Catch #1: It only cuts the school part of your bill

This is the most-misunderstood point. The $140,000 exemption applies only to school-district maintenance-and-operations (M&O) taxes. It does nothing for the taxes your city, county, hospital district, college district, or other special districts charge, and it does not touch the school district’s “I&S” debt-service rate that pays off bonds.

Your school M&O taxes are usually the biggest line on the bill, so the cut is meaningful — but your total bill won’t fall by anything close to the full exemption. To see how the non-school pieces stack up where you live, check your county page, such as Harris County, Dallas County, Tarrant County, Bexar County, or Travis County.

How much the extra $40,000 is actually worth

The dollar savings depend entirely on your school district’s M&O tax rate. The math is simple: the extra $40,000 of exemption, multiplied by that rate. If your district’s M&O rate is, say, $0.75 per $100 of value, the additional exemption trims about $300 off your school taxes ($40,000 ÷ 100 × $0.75). A district with a higher rate saves you more; a lower rate, less.

Combined with the rest of the 2025 relief package, state officials and the Texas Tribune estimated the average homeowner would save on the order of several hundred dollars a year — more for seniors who also get the larger Proposition 11 exemption. Run the numbers against your own school M&O rate rather than trusting a statewide average.

Catch #2: If your home is worth less than $140,000, the extra room is wasted

An exemption can only reduce your taxable value to zero — it can’t generate a refund. A homeowner whose school-taxable value is already at or below $140,000 now owes $0 in school M&O tax, which is a genuine win. But the additional headroom above their home’s value does nothing, and the exemption can’t be redirected to lower their city or county taxes. In lower-value areas, many homeowners were already near zero school tax under the old $100,000 exemption, so Prop 13 changes little for them while delivering full value to owners of higher-priced homes.

Where the missing money comes from

Cutting $40,000 of taxable value off millions of homesteads would normally gut school budgets. To prevent that, both SB 4 and SB 23 include “hold-harmless” provisions: the state is required to backfill the revenue school districts lose, including funding to cover their existing debt-service (I&S) payments. In other words, the relief doesn’t shrink school funding — it shifts the cost from local homeowners onto the state budget.

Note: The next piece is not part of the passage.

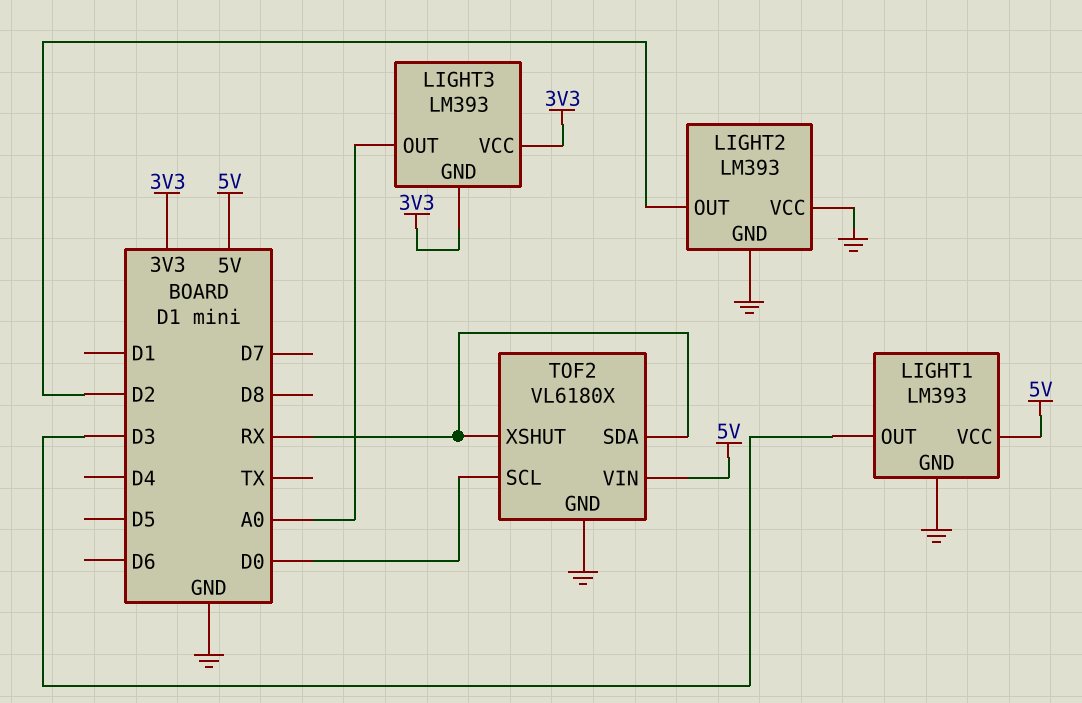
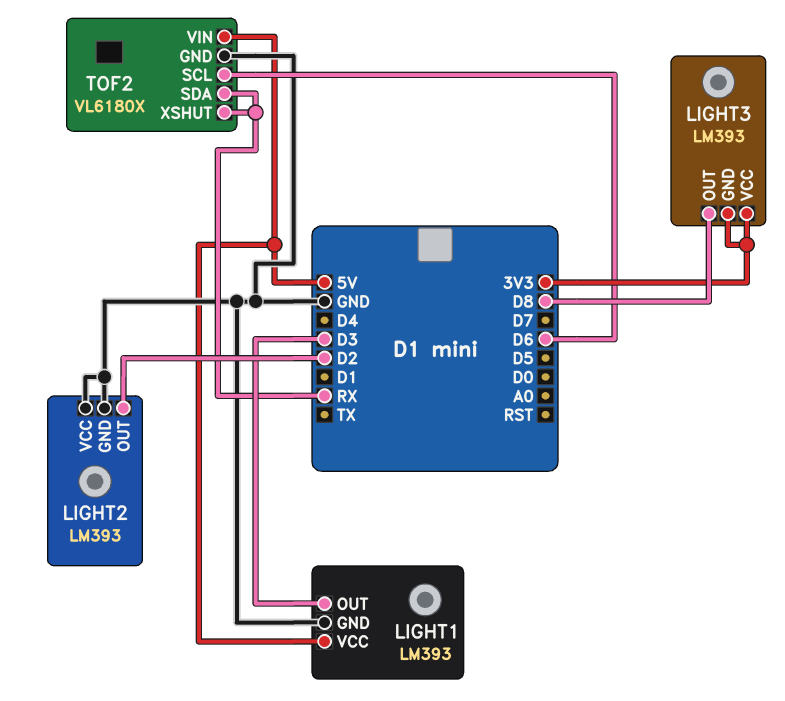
LIGHT3 pin OUT: A0 -> D8
TOF2 pin SCL: D0 -> D6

That shift is expensive. The Legislative Budget Board’s fiscal note for SB 4 put the cost to state general revenue at roughly $2.7 billion through the 2026–27 biennium, on top of the billions already committed in prior relief rounds. That raises the obvious sustainability question: every dollar of property-tax relief delivered this way becomes a recurring obligation the state has to fund out of sales-tax and other revenue in future budgets.

It’s a live debate. In December 2025, Gov. Greg Abbott went further and floated eliminating school M&O property taxes entirely — a far larger backfill that critics warn could strain the budget in a downturn. That remains a proposal, not law; Proposition 13’s $140,000 exemption is what’s actually in effect now — for the 2025 tax year and continuing into 2026.